Will Tchenguiz come calling again at M&B?
Mitchells & Butlers (M&B) shareholders have had an excellent six months. Thanks must go in no small part to Iranian property tycoon Robert Tchenguiz , who has prompted a fundamental re-rating of the company's share price. Prior to Tchenguiz's first expression of interest in taking the company private, M&B's shares were languishing at 413p. A consortium led by Tchenguiz eventually offered M&B shareholders 550p.
M&B management gave the offer short shrift, insisting that it failed to recognise the company's inherent value and potential.
For a few weeks now, M&B shares have traded above the 550p value Tchenguiz ascribed to them. Rebuffed by the M&B board, Tchenguiz took the opportunity to buy as much as 12% of the company's total shares at a discount to the 550p he thought they were worth.
Up to now, then, everyone has been a winner.
M&B management has already lifted shares to a level that's higher than Tchenguiz's offer, proving their under-valuation point within three months.
Tchenguiz is sitting on a substantial paper profit on his investment in the company and ordinary shareholders have also seen a substantial rise in their stakes. At the time M&B dismissed his offer with a rapidity bordering on disdain, there were mutterings from the Tchenguiz camp about M&B management not properly canvassing the views of its smaller shareholders. Nevertheless, it seems clear that Tchenguiz was trying to buy M&B on the cheap. Private equity players like Robert Tchenguiz make money by spotting a gap in the real value of assets and a current depressed valuation.
Sure enough, last week M&B revealed its freehold pub estate is now worth £5.5bn, up from £3.85bn under the last valuation in 2003.
Put simply, M&B's operational out-performance within the past three years has increased the value of its pubs by 40%, nearly twice the Christie+Co benchmark pub property index figure of 22%. The increased value of M&B's pubs will allow payment to shareholders of a special dividend of £1 a share. However, one burning question remains: will Tchenguiz return to make a fresh bid for M&B when takeover rules allow in November?

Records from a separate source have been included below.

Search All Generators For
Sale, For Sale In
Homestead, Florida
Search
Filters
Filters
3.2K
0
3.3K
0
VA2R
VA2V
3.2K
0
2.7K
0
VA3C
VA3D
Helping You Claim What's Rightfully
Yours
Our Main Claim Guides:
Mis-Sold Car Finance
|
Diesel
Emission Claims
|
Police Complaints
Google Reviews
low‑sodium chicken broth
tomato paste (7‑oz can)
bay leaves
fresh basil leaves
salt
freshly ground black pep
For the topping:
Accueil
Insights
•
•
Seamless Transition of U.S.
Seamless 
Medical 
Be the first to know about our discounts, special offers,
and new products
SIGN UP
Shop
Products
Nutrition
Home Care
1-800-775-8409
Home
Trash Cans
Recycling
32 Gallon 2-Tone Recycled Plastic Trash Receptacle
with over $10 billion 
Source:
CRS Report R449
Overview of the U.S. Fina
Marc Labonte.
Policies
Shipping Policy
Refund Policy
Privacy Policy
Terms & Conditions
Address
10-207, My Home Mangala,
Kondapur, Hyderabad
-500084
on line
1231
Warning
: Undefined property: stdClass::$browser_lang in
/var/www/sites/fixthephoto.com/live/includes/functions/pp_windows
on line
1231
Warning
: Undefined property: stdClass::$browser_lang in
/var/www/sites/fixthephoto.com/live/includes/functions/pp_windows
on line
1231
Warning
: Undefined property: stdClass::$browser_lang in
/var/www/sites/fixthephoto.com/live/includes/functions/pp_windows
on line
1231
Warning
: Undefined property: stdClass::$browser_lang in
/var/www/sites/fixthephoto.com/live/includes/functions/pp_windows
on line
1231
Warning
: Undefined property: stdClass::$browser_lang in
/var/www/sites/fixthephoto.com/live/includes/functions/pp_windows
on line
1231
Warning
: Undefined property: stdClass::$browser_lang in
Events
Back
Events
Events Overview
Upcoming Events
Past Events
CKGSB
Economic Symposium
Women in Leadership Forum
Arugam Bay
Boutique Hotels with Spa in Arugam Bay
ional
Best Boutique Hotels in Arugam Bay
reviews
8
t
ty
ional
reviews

No-one believes that Robert Tchenguiz has a passion to run pubs - he is not bursting to take over M&B so that he can introduce radical retail innovations. It's unlikely he has spotted a better way to run a carvery.
Rather, Tchenguiz likes doing deals and making money. It could well be that he still sees the opportunity to apply all manner of sophisticated financial engineering at M&B to squeeze out value that makes the company worth more than its current 560p-a-share rating. One industry analyst, Paul Hickman of KBC Peel Hunt, claimed last week that a sale-and-leaseback of the M&B estate would release value equivalent to 720p a share.
Some industry observers have suggested to me that the rumoured trading difficulties at his managed operation, Laurel Pub Company may have reduced his appetite for running pubs - double-digit sales shrinkage can have a dramatic impact on the bottom line in a leasehold estate.
But very few people have lost money in the past decade buying freehold pubs; I doubt whether Robert Tchenguiz has ever lost money buying freehold assets. Of six senior leisure industry analysts to whom I spoke last week, many believed that Tchenguiz would cash in his current M&B stake quite shortly - he is currently sitting on a paper profit of around £42m. Interestingly enough, all six believed that M&B has strengthened its position hugely since Tchenguiz's last approach in May. It has bought the pub assets it so badly needed to buy (Whitbread's 239 stand-alone pub restaurants) and refinanced in a way that demonstrates that huge value is being created by tip-top management.
If Robert Tchenguiz comes calling again, though, it's obvious that he has spotted unlocked value at M&B. Other shareholders will be faced with a fairly straightforward decision: to take an instant premium or wait and allow M&B management to release even greater value for them.